Please count the lines in the material below that include "round". Reply with the number alone.

──────── Materials provided ────────

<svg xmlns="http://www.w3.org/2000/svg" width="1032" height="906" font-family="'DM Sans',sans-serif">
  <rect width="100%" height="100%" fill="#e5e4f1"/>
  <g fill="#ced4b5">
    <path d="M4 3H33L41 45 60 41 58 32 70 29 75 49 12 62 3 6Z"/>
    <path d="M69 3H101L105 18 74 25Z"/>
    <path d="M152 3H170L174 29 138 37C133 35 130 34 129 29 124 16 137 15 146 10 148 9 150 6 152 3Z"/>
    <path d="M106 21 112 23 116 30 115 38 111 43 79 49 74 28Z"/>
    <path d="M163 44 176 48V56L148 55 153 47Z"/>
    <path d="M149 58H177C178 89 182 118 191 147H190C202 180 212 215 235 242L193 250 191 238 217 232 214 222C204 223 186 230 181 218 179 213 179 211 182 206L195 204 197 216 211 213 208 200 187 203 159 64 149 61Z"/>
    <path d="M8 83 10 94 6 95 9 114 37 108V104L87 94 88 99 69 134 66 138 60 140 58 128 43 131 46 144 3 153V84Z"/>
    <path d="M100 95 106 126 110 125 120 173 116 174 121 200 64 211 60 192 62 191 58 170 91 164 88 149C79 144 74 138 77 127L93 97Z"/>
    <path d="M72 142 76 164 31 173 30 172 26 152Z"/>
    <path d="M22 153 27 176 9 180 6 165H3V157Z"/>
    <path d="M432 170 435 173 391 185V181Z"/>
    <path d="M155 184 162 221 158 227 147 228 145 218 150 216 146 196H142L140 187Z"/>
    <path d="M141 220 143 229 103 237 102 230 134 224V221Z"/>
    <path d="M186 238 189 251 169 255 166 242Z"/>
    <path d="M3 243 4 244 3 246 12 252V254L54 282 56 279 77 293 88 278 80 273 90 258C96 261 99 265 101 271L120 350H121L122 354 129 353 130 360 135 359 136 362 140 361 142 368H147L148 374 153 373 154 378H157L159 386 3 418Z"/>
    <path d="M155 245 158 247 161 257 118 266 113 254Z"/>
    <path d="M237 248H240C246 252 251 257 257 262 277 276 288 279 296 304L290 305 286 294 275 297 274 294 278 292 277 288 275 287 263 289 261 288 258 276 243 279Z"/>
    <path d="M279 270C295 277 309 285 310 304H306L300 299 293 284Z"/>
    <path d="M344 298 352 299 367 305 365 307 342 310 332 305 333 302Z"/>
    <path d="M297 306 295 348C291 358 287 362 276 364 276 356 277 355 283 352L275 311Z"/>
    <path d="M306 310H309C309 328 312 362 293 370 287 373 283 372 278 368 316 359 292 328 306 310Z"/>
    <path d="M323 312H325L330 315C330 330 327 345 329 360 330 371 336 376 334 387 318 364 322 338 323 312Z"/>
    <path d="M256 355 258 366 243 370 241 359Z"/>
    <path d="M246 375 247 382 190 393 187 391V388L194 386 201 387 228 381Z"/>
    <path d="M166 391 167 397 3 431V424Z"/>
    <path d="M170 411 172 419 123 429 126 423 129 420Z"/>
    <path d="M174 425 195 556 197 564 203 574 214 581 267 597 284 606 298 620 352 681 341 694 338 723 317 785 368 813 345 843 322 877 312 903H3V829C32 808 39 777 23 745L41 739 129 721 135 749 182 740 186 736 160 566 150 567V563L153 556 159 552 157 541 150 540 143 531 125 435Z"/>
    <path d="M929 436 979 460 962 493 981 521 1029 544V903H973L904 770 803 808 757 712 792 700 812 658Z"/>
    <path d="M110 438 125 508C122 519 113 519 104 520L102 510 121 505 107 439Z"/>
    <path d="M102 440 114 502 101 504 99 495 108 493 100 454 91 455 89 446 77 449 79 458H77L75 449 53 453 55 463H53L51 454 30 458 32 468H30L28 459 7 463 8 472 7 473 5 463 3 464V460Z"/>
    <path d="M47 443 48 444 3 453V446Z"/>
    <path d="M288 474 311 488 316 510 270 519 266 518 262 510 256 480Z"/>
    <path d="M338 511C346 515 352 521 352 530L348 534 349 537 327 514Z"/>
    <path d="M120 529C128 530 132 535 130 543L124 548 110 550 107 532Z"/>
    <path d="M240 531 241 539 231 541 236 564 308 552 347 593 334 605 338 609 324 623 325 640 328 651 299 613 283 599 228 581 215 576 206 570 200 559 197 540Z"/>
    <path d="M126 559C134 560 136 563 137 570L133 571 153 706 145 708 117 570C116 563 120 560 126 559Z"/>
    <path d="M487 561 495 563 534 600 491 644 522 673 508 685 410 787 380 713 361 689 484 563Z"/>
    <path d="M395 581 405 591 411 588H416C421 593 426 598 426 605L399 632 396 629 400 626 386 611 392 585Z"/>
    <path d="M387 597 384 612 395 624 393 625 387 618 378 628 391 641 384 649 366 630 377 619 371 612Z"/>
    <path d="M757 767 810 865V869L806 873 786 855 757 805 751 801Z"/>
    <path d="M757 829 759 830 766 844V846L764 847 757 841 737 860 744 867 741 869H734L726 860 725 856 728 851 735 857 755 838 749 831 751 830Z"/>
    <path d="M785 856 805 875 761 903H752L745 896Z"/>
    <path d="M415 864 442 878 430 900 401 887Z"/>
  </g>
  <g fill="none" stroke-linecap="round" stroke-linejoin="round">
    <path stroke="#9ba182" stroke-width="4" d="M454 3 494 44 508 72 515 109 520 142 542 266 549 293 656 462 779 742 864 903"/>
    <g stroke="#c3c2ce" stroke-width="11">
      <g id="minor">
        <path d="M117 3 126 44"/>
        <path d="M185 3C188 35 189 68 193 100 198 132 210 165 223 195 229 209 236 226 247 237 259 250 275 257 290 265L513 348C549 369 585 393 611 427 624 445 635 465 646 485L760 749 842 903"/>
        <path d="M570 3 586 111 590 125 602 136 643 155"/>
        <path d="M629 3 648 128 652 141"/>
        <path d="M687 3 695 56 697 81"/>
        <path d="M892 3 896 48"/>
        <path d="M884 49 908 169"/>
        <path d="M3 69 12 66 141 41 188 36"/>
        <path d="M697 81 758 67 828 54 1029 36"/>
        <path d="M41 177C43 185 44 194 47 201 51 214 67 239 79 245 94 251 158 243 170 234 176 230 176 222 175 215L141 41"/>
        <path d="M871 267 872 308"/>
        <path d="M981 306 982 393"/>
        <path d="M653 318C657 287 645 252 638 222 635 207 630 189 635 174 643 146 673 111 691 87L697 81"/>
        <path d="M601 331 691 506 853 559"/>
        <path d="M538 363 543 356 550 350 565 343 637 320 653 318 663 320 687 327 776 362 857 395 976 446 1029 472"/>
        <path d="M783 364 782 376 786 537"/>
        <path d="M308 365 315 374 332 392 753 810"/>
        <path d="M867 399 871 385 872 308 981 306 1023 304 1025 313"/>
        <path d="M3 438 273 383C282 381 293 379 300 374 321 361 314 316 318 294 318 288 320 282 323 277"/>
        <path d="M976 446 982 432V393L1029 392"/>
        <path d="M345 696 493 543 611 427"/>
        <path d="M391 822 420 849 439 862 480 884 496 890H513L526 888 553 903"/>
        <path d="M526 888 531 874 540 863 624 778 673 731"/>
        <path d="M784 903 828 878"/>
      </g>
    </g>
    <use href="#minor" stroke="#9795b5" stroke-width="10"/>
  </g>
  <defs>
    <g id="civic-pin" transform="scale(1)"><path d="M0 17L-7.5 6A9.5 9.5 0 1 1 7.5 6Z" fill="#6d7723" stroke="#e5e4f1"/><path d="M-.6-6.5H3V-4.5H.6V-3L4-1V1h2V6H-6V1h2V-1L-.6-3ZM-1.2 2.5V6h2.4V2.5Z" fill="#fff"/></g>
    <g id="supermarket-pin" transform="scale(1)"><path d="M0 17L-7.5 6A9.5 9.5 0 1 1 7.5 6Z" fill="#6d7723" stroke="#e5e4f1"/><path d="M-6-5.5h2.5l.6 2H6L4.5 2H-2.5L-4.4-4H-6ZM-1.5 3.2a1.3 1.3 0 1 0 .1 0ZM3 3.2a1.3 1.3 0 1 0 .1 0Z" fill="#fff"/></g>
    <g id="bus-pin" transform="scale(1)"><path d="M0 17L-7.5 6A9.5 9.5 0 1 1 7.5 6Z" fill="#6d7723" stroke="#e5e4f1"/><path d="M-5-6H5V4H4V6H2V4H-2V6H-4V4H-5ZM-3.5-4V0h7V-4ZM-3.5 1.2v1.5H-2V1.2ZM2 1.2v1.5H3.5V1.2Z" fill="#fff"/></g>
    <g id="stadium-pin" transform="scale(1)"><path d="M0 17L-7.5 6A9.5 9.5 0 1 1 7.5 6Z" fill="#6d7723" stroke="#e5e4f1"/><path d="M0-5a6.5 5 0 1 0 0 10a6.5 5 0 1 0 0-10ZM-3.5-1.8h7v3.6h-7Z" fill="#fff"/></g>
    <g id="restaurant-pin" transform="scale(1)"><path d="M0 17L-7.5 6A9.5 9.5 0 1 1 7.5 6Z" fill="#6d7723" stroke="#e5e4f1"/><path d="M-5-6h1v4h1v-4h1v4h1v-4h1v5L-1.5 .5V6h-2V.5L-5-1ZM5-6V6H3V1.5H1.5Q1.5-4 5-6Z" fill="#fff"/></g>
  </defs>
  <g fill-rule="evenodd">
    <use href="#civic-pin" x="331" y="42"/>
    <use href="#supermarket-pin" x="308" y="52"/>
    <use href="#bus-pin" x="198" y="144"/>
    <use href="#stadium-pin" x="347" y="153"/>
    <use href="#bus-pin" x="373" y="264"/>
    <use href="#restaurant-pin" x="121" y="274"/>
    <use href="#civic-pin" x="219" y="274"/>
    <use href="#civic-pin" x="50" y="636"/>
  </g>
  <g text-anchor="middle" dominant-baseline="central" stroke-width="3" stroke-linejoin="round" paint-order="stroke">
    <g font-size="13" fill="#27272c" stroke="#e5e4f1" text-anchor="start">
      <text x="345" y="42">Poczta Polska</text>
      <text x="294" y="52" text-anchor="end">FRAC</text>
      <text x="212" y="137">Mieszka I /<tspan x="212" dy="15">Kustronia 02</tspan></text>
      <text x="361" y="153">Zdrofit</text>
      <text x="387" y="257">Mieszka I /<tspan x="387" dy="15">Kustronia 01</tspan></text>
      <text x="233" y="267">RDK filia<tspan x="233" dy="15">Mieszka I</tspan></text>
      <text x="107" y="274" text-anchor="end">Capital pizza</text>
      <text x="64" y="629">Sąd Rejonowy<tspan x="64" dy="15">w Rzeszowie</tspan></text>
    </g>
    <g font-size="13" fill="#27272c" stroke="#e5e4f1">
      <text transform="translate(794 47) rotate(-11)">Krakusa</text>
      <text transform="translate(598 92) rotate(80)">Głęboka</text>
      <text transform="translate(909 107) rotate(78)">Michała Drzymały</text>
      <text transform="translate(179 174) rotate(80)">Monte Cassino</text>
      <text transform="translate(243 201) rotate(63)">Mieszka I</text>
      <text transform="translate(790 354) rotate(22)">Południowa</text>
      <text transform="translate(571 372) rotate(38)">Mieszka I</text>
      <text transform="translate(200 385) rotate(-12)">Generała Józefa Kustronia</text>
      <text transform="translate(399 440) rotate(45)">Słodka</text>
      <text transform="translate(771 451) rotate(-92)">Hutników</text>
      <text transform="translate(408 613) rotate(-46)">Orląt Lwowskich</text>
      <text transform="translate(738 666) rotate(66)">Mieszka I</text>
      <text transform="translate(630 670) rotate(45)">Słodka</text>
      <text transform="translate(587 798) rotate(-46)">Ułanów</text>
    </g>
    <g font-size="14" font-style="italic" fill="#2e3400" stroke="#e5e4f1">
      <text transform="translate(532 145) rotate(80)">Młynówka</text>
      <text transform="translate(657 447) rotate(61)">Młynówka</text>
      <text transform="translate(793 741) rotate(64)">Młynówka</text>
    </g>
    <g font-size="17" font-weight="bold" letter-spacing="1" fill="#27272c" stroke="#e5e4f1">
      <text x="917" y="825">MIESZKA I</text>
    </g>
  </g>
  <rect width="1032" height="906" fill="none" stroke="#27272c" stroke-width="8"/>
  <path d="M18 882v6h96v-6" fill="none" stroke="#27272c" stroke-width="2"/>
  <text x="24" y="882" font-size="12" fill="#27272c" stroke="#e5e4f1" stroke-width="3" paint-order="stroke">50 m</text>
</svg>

────────

Output of the exercise >> 2